Allemagne

Cinq ans après l'unification, les importants efforts en faveur de l'ancienne Allemagne de l'Est commencent à porter leurs fruits. Certes, de nombreux problèmes subsistent et les différences de mentalités persistent entre l'Est et l'Ouest. Mais l'Allemagne peut se targuer de sa stabilité politique (Helmut Kohl semble avoir peu à craindre d'une opposition divisée) et de sa bonne santé économique.

Lors du bilan qu'il présente devant le Bundestag (Parlement fédéral) en octobre 1995, le chancelier Kohl souligne les progrès réalisés dans l'aménagement des infrastructures des nouveaux Länder issus de l'ex-RDA, dans leur système de santé et dans le domaine de l'assainissement de l'environnement. Le porte-parole du parti Alliance 90/les Verts, W. Schulz, complète le tableau en relevant que « la situation matérielle de beaucoup d'Allemands de l'Est est meilleure qu'elle n'était il y a cinq ans, mais que, s'ils se sentent politiquement libres, les Allemands de l'Est, pourtant, restent inquiets sur le plan social ».

Une croissance plus forte à l'Est qu'à l'Ouest

Le renchérissement du mark par rapport au dollar entraîne un tassement des exportations.
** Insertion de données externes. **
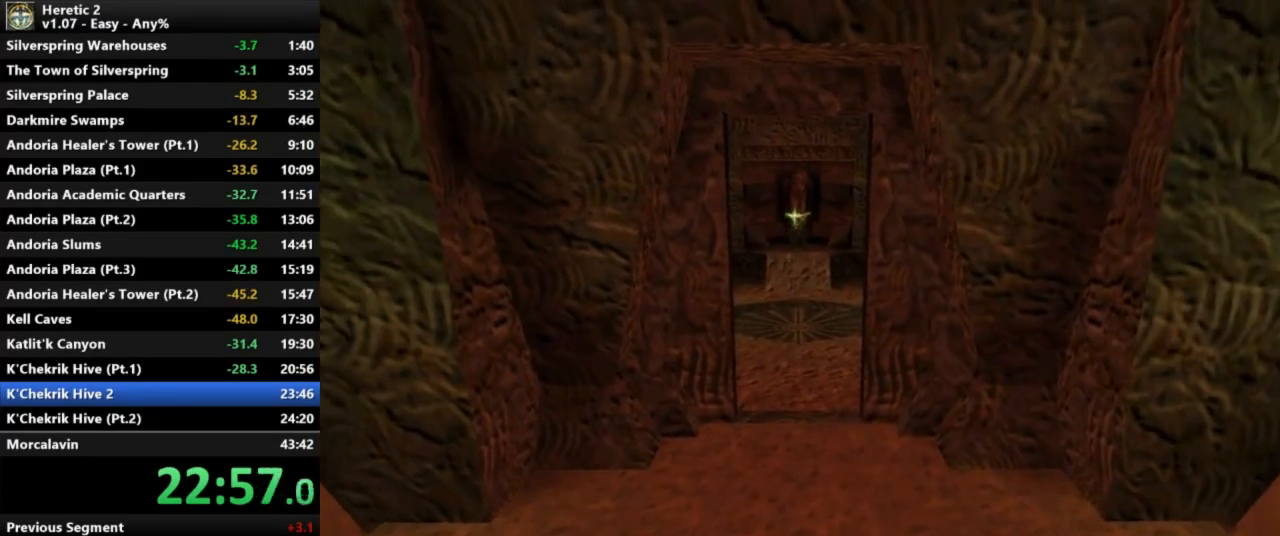
{"keys": ["space", "w"], "mouse": [], "events": []}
Le chiffre de la croissance à l'Ouest est révisé à la baisse dans le courant de l'année : estimée à 3 %, elle s'établit finalement à 2,25 %. Dans les nouveaux Länder, qui représentent environ 10 % du PIB allemand total, elle reste soutenue (9 % sur l'ensemble de l'année). Elle demeure toutefois tributaire des transferts effectués d'ouest en est. Sur cinq ans, ceux-ci se sont élevés à plus de 500 milliards de marks. Conséquence d'une politique volontariste cherchant, au nom de l'unification intérieure du pays et de la pacification des esprits, à les mettre aussi rapidement que possible au niveau de ceux de l'Ouest, les salaires est-allemands ont progressé, mais moins vite qu'on ne l'avait prévu. Ils correspondent désormais, en moyenne, à 73 % des salaires de l'Ouest. Mais, dans les nouveaux Länder, la productivité du travail est encore moitié moindre qu'à l'Ouest. Les gains de productivité y sont en effet moins le fruit du progrès technique que de la rationalisation des emplois.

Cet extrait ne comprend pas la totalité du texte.